Sub-theme 44: New sites/sights in organization: Changing orientations in organization studies

Convenors:
Damian O'Doherty
Christian De Cock
Swansea University, UK
Alf Rehn
Åbo Akademi University, Finland

Call for Papers


Whatever happened to 'organization'? The airport, the motorway service station, television soap operas, the dying village store, online role playing games, the system of streets and alleys in metropolitan cities, the abandoned parking lot, the funfairs and theme-parks, the panhandler's sidewalk; what space and time do these 'organizations' inhabit? In a sense these are spaces on the 'side of the road', derelict and deserted, wild and uncontained; but they are also sites of experiment and novelty, of future organization – simulation, media and virtuality. These juxtapositions read like a Borgesian Chinese encyclopedia that proposes a kind of heterotopia suggestive of a new field of enquiry in organization studies that might force changes in the methods and theory to which we have become accustomed. There was a time when researchers would enter recognisable buildings and business corporations operating in simple time and location (Chia, 1996) – state bureaucracries, the Western Electrical Company, the police force, the factory … These organizations seemed to operate on the integration of formal and informal administration. What significance and what relation do these emergent organizations we are mapping out have to more traditional forms of organization and the administrative science that studies them? Are they, perhaps, evidence of the much vaunted virtual organization or the global network organization?
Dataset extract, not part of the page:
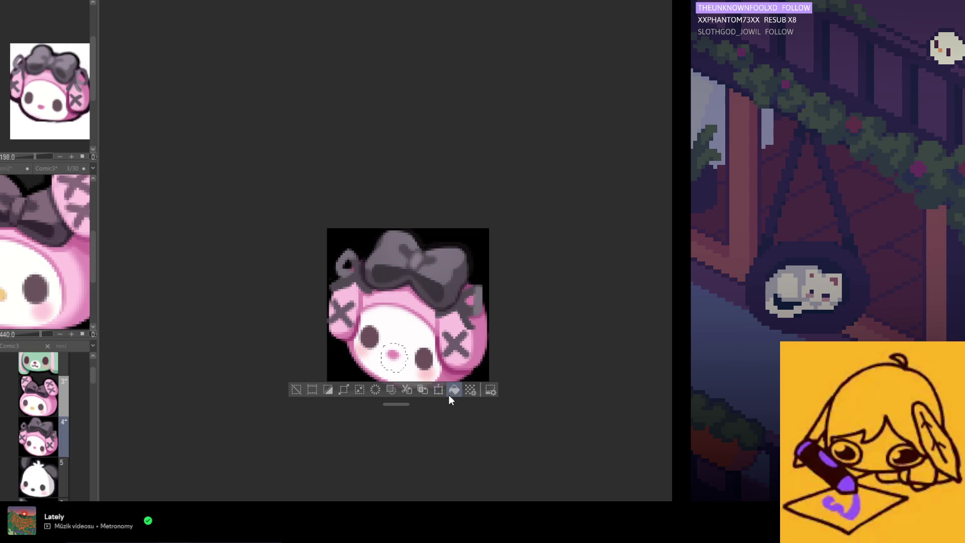
left_click(444, 391)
Or, do they represent an underside or supplementary 'other' – shifting sands of a vacillating shadow organization – a remainder somewhere both inside and outside the functional, bureaucratic lines and boxes that have come to represent the conventional modern organization. Consider the possibility that by extending organization studies to embrace these phenomena we get the chance to study what we might call ‘event’ organization, viral organization, or organization as spontaneous combustion. How does management rise to the challenge of these kinds of space/times in contemporary and embryonic organization?
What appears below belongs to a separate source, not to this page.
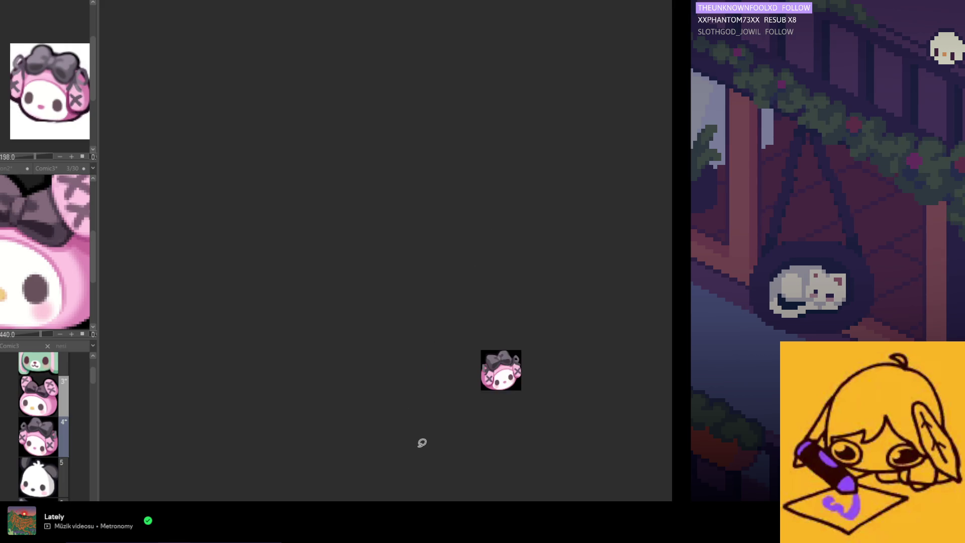
scroll(427, 434, "up", 1)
In an age when new social networking communities are born, bloom, and wither in a matter of months, and where organization may just as well be a case of media spectacle or temporary assemblage of human and non-human actors, the question of which phenomena we study (or choose to ignore) becomes critical for the field. This sub-theme therefore wants to elicit a new kind of empiricism by inviting participants to explore the "white spaces" of organizing: those regions that are unmapped, unplanned, residing in the absences and interstices of representation. Thus we enjoin potential participants to re-vision organization beyond its predominant disciplinary conceptions, thereby taking organizations theory out to more creative pastures. We want to build upon work and invite papers that develop and advance those recent contributions to organization studies that have identified a whole series of new organizational sites: the city, popular culture, literature, sport and leisure... Alongside those sites/sights of organization mentioned we are interested in papers that explore, inter alia: the media-spectacle, the extra-terrestrial, 'simulated' communities, the mundane, rural desolation, corporate museums, Marc Augé's 'non-places', rose gardens, industrial ruins, red-light districts, penny arcades, the children’s playhouse... Opening up the study of organization to such an eclectic range of phenomena that forms a complex heterotopic space of ‘organizing’ may help to remind us that creativity, passion and innovation cannot take place without a struggle with boredom, ennui, frustration, and even despair. We are interested in the organizational properties of these often overlooked sites of organization but we are also keen to explore the relations they form with one another and with more conventional forms of administrative science and formal organization. How they can help develop, in other words, our 'sense of sight'?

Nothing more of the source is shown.